Sunday 8 December 2019

Aer Lingus pilots to use iPads instead of in-flight paperwork

Aer Lingus’s US-bound aircrafts were 83pc full last year.
Aer Lingus’s US-bound aircrafts were 83pc full last year.
Adrian Weckler

Adrian Weckler

AER Lingus pilots are to ditch paper-based flight documentation and replace it with iPads in a deal worth up to €300,000. The airline has ordered 500 high-end iPad Air tablets, worth €600 each, to give pilots access to weather charts, flight planning schedules and other information crucial to their job.

The move replicates similar actions from a number of international airlines keen to cut down on cockpit clutter and weight.

"At the moment, pilots could be taking 100 pages of paper with them," said a spokesman for the airline. "This move toward an electronic cockpit will replace 98pc of the printing they have to do and will remove significant weight.

"It will give them an electronic version of what would have been paper driven, including flight plans, weather charts and Notams (notices filed to aviation authorities of potential hazards)."

The spokesman said that a number of pilots were already equipped with 'rugged' laptops, but the iPad was a much lighter solution.

Meanwhile, Aer Lingus has reset its policy to allow use of all non-cellular personal electronic devices during takeoff and landing on most of its aircraft.

"On all of our Airbus flights, you can now use your iPod or Kindle or whatever during takeoff and landing," said the spokesman. "The only aircraft that still have some restrictions in this area are our Boeing aircraft and smaller Aer Lingus regional planes."

The spokesman said that seven Aer Lingus long-haul planes now have WiFi available to passengers.
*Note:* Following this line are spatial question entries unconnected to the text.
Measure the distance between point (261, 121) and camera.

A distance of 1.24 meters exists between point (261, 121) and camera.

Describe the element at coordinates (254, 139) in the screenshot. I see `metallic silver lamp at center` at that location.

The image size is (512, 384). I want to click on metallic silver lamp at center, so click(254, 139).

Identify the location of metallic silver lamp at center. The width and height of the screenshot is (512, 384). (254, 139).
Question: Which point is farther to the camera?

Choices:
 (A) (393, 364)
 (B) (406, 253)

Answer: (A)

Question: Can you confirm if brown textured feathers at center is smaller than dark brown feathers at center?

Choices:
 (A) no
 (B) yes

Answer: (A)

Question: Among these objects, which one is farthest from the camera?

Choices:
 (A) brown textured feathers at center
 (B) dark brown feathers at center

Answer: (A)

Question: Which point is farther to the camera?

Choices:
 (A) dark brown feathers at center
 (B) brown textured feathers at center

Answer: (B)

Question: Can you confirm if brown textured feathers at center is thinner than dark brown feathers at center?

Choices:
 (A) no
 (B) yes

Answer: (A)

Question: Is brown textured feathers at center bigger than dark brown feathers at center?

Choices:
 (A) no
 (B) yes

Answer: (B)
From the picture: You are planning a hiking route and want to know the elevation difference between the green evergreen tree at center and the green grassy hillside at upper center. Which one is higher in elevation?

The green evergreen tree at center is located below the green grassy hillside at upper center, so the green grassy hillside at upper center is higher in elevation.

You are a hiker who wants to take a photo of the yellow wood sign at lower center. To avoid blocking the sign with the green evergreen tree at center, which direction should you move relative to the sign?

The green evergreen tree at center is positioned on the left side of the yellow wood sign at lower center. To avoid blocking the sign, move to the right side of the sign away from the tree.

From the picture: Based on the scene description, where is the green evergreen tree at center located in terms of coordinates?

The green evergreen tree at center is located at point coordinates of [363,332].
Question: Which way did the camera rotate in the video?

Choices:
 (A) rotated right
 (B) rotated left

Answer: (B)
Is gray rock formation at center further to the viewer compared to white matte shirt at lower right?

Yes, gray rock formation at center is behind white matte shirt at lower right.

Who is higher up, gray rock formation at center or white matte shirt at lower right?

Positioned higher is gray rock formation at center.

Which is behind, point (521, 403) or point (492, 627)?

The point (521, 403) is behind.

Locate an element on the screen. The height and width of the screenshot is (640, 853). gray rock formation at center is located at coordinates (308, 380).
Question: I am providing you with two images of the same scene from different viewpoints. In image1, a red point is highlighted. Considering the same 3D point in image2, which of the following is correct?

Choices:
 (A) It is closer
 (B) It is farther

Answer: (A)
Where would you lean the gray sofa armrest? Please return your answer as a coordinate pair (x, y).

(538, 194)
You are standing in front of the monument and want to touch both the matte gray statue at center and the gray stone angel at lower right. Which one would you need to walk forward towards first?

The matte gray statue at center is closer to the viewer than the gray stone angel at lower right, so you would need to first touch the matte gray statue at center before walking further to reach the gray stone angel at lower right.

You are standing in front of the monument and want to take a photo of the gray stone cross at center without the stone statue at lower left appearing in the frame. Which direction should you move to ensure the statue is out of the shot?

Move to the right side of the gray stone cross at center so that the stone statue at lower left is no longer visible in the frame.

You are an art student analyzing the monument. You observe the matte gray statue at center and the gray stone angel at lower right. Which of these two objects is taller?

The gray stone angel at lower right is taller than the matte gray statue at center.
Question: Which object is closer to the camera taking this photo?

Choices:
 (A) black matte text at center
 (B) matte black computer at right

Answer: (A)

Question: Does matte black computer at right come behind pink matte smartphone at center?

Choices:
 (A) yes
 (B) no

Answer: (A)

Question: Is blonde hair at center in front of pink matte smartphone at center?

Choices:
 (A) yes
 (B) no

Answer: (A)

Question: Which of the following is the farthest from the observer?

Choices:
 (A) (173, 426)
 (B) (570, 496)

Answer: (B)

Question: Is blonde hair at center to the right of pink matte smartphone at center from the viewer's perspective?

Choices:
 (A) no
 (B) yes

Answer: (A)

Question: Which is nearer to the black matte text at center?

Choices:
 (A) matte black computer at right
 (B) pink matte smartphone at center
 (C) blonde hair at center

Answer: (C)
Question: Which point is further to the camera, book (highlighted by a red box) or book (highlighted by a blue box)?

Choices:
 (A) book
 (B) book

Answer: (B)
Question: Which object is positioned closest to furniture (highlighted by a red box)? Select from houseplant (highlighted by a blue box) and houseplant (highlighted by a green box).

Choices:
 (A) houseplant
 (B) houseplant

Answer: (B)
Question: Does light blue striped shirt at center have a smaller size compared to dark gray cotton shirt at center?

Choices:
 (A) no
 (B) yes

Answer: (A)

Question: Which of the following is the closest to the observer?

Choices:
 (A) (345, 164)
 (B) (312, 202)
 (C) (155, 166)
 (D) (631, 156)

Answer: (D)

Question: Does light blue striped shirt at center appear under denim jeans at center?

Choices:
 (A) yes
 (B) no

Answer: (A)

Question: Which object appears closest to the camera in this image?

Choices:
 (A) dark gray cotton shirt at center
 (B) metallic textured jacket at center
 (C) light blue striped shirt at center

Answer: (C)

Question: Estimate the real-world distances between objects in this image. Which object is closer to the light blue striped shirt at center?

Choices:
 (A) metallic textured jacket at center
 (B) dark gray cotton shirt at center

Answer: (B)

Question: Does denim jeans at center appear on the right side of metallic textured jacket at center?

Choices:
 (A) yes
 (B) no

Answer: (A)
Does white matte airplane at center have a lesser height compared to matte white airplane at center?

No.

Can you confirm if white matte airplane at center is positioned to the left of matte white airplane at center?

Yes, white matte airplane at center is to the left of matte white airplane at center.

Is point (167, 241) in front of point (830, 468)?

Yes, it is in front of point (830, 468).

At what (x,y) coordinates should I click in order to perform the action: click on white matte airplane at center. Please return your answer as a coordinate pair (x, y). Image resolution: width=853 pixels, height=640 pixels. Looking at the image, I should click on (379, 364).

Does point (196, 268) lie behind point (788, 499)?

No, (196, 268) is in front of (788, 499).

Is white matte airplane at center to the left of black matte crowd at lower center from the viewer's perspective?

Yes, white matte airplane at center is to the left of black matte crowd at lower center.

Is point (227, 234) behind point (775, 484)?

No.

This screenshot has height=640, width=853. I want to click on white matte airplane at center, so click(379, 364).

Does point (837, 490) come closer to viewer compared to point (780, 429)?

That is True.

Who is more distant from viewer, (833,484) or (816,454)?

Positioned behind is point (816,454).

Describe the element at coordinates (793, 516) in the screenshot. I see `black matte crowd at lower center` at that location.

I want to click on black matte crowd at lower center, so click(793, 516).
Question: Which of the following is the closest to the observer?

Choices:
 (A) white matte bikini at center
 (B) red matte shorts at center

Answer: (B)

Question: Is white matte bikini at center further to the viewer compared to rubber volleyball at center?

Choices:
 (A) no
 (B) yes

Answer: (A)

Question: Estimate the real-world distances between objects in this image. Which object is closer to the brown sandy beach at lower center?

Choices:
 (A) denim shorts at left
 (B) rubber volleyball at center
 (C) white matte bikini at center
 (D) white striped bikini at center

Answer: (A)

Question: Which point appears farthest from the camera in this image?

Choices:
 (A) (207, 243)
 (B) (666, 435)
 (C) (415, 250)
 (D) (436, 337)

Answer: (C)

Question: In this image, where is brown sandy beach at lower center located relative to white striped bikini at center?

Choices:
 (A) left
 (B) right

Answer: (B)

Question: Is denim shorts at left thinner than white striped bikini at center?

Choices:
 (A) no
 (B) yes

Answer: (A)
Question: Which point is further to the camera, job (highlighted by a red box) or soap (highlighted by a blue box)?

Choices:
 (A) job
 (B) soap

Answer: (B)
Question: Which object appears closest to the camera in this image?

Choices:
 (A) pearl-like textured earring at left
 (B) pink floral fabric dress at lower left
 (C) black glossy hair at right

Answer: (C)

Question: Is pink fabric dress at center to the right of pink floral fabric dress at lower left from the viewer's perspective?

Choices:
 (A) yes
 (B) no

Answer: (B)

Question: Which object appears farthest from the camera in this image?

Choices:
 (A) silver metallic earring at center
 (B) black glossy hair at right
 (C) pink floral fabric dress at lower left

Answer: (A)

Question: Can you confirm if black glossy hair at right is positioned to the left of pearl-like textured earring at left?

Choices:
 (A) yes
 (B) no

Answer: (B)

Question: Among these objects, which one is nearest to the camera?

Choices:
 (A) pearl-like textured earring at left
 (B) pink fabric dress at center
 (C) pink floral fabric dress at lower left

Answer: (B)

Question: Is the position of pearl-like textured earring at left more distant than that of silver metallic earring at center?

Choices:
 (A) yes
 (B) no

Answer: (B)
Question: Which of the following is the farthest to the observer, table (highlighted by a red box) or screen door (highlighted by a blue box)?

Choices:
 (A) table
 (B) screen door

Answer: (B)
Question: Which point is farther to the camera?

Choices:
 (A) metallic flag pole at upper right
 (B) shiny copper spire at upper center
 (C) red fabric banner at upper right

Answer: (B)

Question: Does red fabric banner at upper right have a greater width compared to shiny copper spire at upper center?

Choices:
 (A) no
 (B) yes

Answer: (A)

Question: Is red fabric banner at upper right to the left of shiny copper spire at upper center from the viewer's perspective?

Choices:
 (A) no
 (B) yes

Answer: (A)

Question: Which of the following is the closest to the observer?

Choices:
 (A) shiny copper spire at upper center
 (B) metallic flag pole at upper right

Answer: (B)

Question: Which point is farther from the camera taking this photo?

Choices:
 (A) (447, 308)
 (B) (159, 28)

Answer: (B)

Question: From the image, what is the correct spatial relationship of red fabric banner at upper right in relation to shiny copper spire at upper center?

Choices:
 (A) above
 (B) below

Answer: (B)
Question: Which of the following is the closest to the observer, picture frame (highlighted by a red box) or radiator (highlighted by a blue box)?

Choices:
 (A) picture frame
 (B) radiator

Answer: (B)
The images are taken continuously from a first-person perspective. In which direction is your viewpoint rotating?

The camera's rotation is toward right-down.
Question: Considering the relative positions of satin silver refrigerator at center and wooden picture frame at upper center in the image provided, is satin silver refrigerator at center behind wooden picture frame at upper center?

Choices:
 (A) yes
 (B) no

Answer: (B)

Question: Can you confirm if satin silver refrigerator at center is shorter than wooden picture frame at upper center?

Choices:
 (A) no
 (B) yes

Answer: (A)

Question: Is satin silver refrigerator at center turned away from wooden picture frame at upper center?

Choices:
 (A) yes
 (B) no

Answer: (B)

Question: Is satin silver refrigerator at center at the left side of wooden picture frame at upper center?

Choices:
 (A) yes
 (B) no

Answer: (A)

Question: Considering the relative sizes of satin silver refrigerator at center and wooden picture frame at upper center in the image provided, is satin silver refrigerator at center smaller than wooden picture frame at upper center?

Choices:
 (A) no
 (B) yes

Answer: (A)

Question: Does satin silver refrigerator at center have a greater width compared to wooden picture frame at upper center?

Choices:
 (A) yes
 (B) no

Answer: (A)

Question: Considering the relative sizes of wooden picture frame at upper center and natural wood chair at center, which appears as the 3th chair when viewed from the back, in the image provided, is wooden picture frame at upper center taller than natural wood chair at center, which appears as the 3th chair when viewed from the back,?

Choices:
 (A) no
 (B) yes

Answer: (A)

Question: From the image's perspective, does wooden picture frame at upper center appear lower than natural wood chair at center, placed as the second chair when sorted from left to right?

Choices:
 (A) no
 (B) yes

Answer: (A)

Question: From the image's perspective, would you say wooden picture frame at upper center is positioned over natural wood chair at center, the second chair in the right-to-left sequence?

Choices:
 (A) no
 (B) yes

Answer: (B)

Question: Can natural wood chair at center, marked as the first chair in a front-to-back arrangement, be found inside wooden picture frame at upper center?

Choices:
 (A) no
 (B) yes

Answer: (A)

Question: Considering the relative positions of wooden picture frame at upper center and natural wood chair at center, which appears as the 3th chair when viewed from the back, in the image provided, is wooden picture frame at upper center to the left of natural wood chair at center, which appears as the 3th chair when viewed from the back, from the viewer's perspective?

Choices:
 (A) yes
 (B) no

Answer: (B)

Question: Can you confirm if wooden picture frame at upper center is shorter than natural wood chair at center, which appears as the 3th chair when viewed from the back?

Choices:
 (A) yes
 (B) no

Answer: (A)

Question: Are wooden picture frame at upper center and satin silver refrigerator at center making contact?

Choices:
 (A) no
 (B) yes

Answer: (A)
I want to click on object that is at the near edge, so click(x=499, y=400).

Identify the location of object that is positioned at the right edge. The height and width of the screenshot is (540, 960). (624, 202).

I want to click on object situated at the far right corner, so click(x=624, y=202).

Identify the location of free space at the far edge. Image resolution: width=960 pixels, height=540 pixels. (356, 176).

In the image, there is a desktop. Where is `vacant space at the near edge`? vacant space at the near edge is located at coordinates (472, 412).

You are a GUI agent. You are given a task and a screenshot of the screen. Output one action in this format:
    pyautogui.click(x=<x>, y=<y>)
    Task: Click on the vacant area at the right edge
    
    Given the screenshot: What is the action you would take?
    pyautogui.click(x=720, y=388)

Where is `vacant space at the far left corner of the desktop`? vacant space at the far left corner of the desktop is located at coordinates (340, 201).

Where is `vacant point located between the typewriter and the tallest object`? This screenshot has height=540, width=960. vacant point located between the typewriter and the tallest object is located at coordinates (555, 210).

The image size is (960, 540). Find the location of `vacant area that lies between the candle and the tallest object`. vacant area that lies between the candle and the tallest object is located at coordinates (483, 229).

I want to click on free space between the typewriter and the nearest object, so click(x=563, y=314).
He said that the next roll-out of WiFi would be across the airline's short-haul fleet.

The news comes as a new industry report says that airlines are increasing their investments in digital processes.

The report, from airline industry IT firm SITA, claims that most airlines are boosting their investments in IT.

"Though the picture is not perfect now, change is coming," said Nigel Pickford, director of market insight at SITA. "All airlines and 90pc of airports are planning to make business intelligence investments in the coming three years."

The report, which is based on global research with input from airlines such as British Airways and airports such as the Dublin Airport Authority and Heathrow, says that flight status updates will extend to the vast majority of airlines and airports by the end of 2016.

It says that bag status updates will be offered by 61pc of airlines, while 79pc of airports will provide status notifications, such as waiting times through security and walking times to gates. More than three quarters will also be providing navigation through the airport using mobile apps, it says.